Sec. 12. REPORT; DEPARTMENT OF PUBLIC SAFETY AND AGENCY OF HUMAN SERVICES

(a) The commissioner of the department of public safety and the secretary of the agency of human services, in collaboration, shall report to the general assembly by January 15, 2001, recommendations to provide access to employee and volunteer criminal history information to businesses and organizations that work with vulnerable classes. For purposes of this section, “vulnerable classes” shall include children, the elderly, and persons with disabilities as defined in 42 U.S.C. § 5119c.

(b) The commissioner and secretary shall:

(1) consult with businesses and organizations that work with vulnerable classes to assess their needs with regard to access to criminal history information and the financial capabilities of such businesses and organizations, as well as that of persons who are current or potential employees or volunteers of such businesses and organizations, to pay fees for access to criminal history records; and

(2) hold at least three public hearings.

(c) The report shall include:

(1) recommendations for the implementation of a plan to provide access to the adult abuse registry and the child abuse registry to any employer required to check either registry for employment purposes;

(2) recommendations for the implementation of a plan to provide access to employee and volunteer criminal history information to businesses and organizations that work with vulnerable classes in compliance with 42 U.S.C. §§ 5119a and 5119c;

(3) a detailed list of the various types of businesses and organizations that work with vulnerable classes, and an estimate of the annual number of requests for employee or volunteer criminal history information that could be expected if the recommendations were implemented;

(4) a list of types of businesses and organizations that work with vulnerable classes that currently receive employee or volunteer criminal history information, the type of information they receive and whether a criminal history check is required by law; and

(5) a source of funding for providing businesses and organizations that work with vulnerable classes access to criminal history information as recommended in the report.

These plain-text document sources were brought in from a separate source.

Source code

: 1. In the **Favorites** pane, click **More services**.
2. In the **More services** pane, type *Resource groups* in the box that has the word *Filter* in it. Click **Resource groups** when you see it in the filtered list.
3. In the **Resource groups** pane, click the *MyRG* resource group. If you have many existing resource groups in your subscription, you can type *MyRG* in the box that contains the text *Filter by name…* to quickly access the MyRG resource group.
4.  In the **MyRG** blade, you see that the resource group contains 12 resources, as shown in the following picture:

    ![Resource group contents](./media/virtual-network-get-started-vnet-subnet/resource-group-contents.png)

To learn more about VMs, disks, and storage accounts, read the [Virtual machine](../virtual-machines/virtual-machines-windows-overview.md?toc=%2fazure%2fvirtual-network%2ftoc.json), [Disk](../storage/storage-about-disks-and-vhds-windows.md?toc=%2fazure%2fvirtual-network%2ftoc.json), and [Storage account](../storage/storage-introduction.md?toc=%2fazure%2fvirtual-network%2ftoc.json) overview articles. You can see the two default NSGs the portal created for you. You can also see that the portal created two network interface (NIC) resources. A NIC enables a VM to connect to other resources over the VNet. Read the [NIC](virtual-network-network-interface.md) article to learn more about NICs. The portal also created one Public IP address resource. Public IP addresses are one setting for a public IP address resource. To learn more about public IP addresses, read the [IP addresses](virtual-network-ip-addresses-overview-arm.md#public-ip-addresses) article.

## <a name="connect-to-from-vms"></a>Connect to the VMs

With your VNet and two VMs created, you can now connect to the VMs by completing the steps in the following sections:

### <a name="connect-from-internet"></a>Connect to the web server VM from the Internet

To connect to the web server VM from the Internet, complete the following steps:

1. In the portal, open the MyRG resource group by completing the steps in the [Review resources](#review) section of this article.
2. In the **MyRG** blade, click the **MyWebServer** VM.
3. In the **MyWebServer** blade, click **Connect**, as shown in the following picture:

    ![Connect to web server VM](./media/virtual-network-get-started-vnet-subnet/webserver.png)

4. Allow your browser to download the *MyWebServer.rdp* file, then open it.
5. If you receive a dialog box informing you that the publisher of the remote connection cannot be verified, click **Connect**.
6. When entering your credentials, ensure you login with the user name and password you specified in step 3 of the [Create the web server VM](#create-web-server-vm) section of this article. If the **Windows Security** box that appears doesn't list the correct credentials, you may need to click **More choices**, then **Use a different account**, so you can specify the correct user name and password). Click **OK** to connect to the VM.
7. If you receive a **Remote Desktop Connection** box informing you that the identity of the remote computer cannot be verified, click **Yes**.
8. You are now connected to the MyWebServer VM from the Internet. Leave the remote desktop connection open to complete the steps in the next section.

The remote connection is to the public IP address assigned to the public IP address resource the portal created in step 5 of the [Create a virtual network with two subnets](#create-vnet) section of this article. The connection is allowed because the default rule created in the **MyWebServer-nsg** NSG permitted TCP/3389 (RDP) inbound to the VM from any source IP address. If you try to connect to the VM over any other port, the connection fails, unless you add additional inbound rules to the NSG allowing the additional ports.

The financial resources of such businesses and organizations and those of current and potential employees and volunteers of such businesses and organizations shall be important considerations in determining an appropriate funding plan.

Sec. 13. REPORT; AGENCY OF COMMERCE AND COMMUNITY DEVELOPMENT

(a) The secretary of the agency of commerce and community development, in consultation with the department of public safety, shall report to the general assembly by January 15, 2001, recommendations regarding the advisability of providing access to employee and volunteer criminal record information to employers and recommendations for implementation of a plan to provide access to criminal record information.

(b) The secretary shall consult with a broad range of employers and labor organizations:

(1) to identify the needs of employers with regard to access to criminal record information;

(2) to examine the issue of the protection of individual privacy; and

(3) to assess the financial capabilities of employers, as well as those of persons who are current or potential employees or volunteers of such employers, to pay fees for access to criminal history records.

(c) The secretary shall hold at least three public hearings in different locations around the state.

(d) The report shall include a thorough analysis of the issues examined by the secretary and detailed recommendations for further legislative or regulatory action.